This dataset shows modelled habitat suitability for the Pacific-slope Flycatcher (Empidonax difficilis) under current and projected future conditions.
We built habitat suitability models for 237 bird, 117 mammal, and 12 amphibian species. Species were chosen for inclusion in the study based on a simple set of criteria. For a species to be included in the study, it had to be primarily associated with terrestrial habitats, have a digital map of its current range, and have some portion of its current distribution intersect with the study area extent. In addition, we restricted the list of species used in the study to those for which a well-performing continental-scale model could be built. Digital species range maps were converted from polygons into 50 square kilometer resolution grid cells representing species presences. Although using point-based occurrence data to represent species presences is preferred when building correlative niche models, comprehensive occurrence data sets that adequately represent entire species ranges are generally unavailable, particularly for wide-ranging species with distributions extending into the subarctic and artic regions of North America. We used maps representing species ranges (Ridgley et al. 2003, Patterson et al. 2003, IUCN 2013), that at a coarse, continental scale were deemed to be adequate for representing species’ climatic niches.
Values represent projected habitat suitability changes. Each cell is attributed with one of four values, which represent:
10 - not suitable habitat
11 - not suitable habitate historically (1961-1990), suitable in the future (2070-2099), i.e. "expansion"
20 - suitable habitat historically, not suitable in the future (2070-2099), i.e. "contraction"
21 - suitable habitat historically, present in the suitable in the future (2070-2099), i.e. "stable"
The tens digit represents presence/absence historically with 1 = not present and 2 = present. The ones digit represents the projected future presence/absence (for the future time period) with 0 = not present and 1 = present.
Climate suitability models were developed for each of the 366 species using the 50-km resolution dataset, and we used random forests classifiers to model species distributions as a function of the bioclimatic variables. Random forest is an ensemble-based machine-learning algorithm used for both classification and regression analysis producing relatively accurate predictions based on the combined results of multiple classification trees. The random forest models produce predictions ranging from 0–1. To convert these values to a binary prediction representing suitable or unsuitable conditions, we selected a threshold value for each species model based on the receiver operator characteristic (ROC) curve, and an equal weighting of the importance of false positives and false negatives. To project potential future changes in climatic suitability for the 366 species, we used projected climate from two coupled atmospheric-oceanic general circulation models (AOGCMs), the Hadley CM3 model, and the Canadian Centre for Climate Modeling and Analysis CGCM3.1 model. The Hadley CM3 model simulates future climatic conditions that are warmer and drier relative to CGCM 3.1 model projections. We used projections for one greenhouse-gas emissions scenario—the A2 scenario, as described by the IPCC Special Report on Emissions Scenarios. The A2 scenario represents a mid-high emission scenario. Projected future values for the 23 bioclimatic variables were applied to the same 30 arc-second grid used for the historical data. The future projections were averaged across a 30-year period, spanning the years 2070 to 2099.
The models were built using 75% of the presences and absences for each species. We used the remaining 25% to test the models. We calculated the proportion of correctly predicted presences and absences for each species. The species for which the models correctly predicted at least 80% of the presences and at least 95% of the absences were used in the study. We then applied the 50-km resolution climate suitability models to the downscaled 1-km2 resolution climatic data to produce fine-scaled versions of the baseline and future projected climate suitability maps for each species To account for the impacts of vegetation on species distributions and the fact that our climate-based models, built with coarse resolution data, were unable to capture finer scale patterns, we refined our model projections with projected changes in habitat suitability based on climate-driven changes in biome distributions. To assess potential impacts of biome shifts on species distributions, we used projected biomes from Rehfeldt et al. (2012).

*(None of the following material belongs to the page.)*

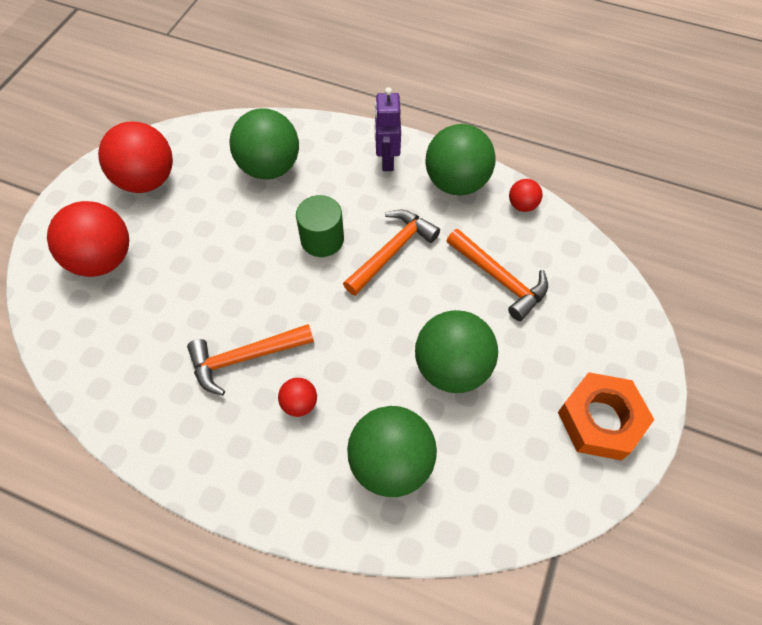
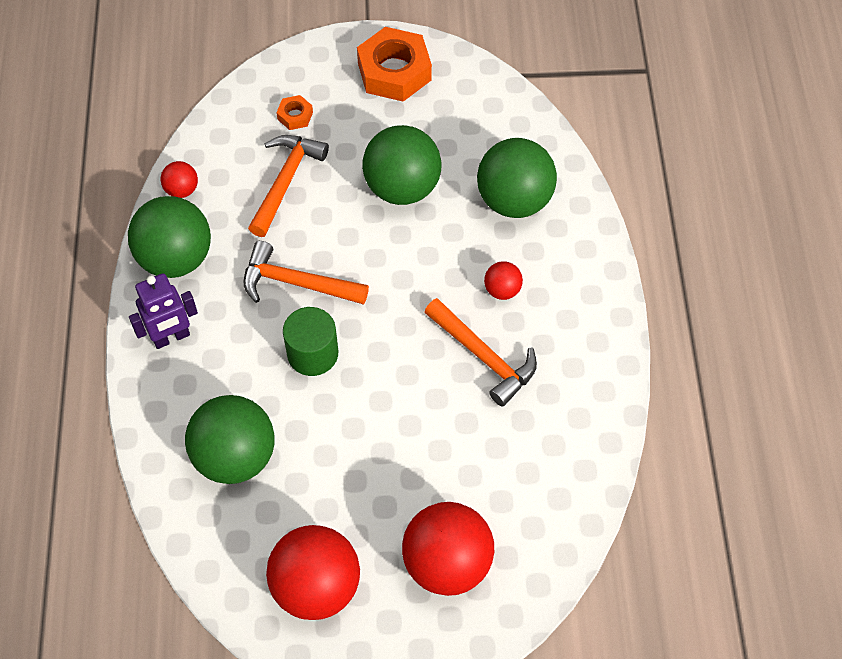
camera: 115 degrees left, 0 degrees up
none -> orange nut [276,95,313,130]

Terrestrial habitat associations described in the NatureServe Explorer online database records to develop the species-biome relationships using the biome classifications developed by Rehfeldt et al. (2012). With these relationships as a guide, we classified each biome type as either suitable or unsuitable for each species. We then generated maps of biome-suitability for each species based on these classifications and the projected future biome distributions. For each species, we combined the map of projected biome-suitability with the map of projected climate suitability to produce a projection of habitat suitability. As a final refinement to these projections, for all non-synanthropic species, we reclassified areas dominated by urban, suburban, exurban and agricultural land-uses as being unsuitable. We classified species as being synanthropic or non-synanthropic based on habitat associations recorded in NatureServe Explorer.